Returning through the village to the waterside, the river may be crossed here, by the long plank footbridge, only one plank wide, at Cleeve Mill and lock; and Abbot’s Salford reached, on the Evesham main road, just missing Salford Priors, where, if we wish to see it, there is a fine old church. Salford Priors was anciently the property of the Priory of Kenilworth, and Salford Abbots that of Evesham Abbey. Here, enclosed within a jealous high wall, is the old Hall, generally called “the Nunnery,” because of a Roman Catholic sisterhood having been established here in modern times. It is a small Jacobean mansion, very tall in proportion to its size, and curiously huddled together. Quaint curved and re-curved gables of a bygone fashion, deeply set windows, and lofty stone chimney-stacks, give the place a reticent look; the look of a house with a history and secrets of its own. There are so many amateurs of the quaint and historic nowadays that the occupiers of Salford Hall have grown a little tired of showing strangers the genuine old hiding-hole in the garret; behind a quite innocent-looking cupboard. You open the cupboard and see a commonplace row of shelves. No one would suspect a secret there. But when a wooden peg is removed, the shelves, together with the back of the cupboard, push back on hinges, admitting to a hiding-hole for priest or cavalier, or any whose necessities led him to store himself uncomfortably away here. Once inside, the fugitive could fix the door with a peg, so that it could not be moved from without.

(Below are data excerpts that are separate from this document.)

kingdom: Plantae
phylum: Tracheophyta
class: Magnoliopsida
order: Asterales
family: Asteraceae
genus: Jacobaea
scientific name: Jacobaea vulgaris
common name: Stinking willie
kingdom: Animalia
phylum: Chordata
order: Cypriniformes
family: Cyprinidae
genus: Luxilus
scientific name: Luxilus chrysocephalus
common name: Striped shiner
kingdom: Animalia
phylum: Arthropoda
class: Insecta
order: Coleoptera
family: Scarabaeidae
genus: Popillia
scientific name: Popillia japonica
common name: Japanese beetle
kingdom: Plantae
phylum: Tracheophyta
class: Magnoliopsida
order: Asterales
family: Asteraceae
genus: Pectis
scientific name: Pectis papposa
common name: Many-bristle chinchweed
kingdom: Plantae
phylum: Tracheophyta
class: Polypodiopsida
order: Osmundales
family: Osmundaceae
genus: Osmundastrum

Harvington, which comes next on our way to Evesham, is a delightful cluster of old timbered houses, with a church whose Norman tower has been given a modern spire. The village is at least half a mile from the river, but it takes its name, originally “Herefordtun,” from an ancient paved ford still there, a most charming and interesting scene. The ford is practically a submerged paved road, such as those by which the Romans crossed rivers, and is broad enough for wagons to pass. The roads on either side are, however, only byways, leading to the Littleton villages and the Lenches.

Norton, whose full name is Abbot’s Norton, comes next. It was for some years, until the beginning of 1912, the property of the Orleans family, one of the exiled Royal houses of France; but the Duc d’OrlÉans has now sold his estates and his residence at Wood Norton, close by, to Mr. Justice Swinfen Eady. Norton has yet more, and very fine timbered houses, and in its church lie a number of the Rigg family, in effigy on altar-tombs emblazoned to wonderment with their heraldic honours and those of their wives. The marble lectern is a relic from Evesham Abbey.

From Norton the road enters Evesham along Greenhill, where the battle was fought in 1265, and where the suburbs now chiefly extend.